Rewrite these items with every "vehicle" changed to "car", keeping everything else as it is.

▸ Data to use:
········

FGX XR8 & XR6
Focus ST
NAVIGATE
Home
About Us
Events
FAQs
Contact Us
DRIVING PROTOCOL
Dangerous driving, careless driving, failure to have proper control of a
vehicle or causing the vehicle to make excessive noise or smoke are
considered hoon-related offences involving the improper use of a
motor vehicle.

········

▸ Result:
FGX XR8 & XR6
Focus ST
NAVIGATE
Home
About Us
Events
FAQs
Contact Us
DRIVING PROTOCOL
Dangerous driving, careless driving, failure to have proper control of a
car or causing the car to make excessive noise or smoke are
considered hoon-related offences involving the improper use of a
motor car.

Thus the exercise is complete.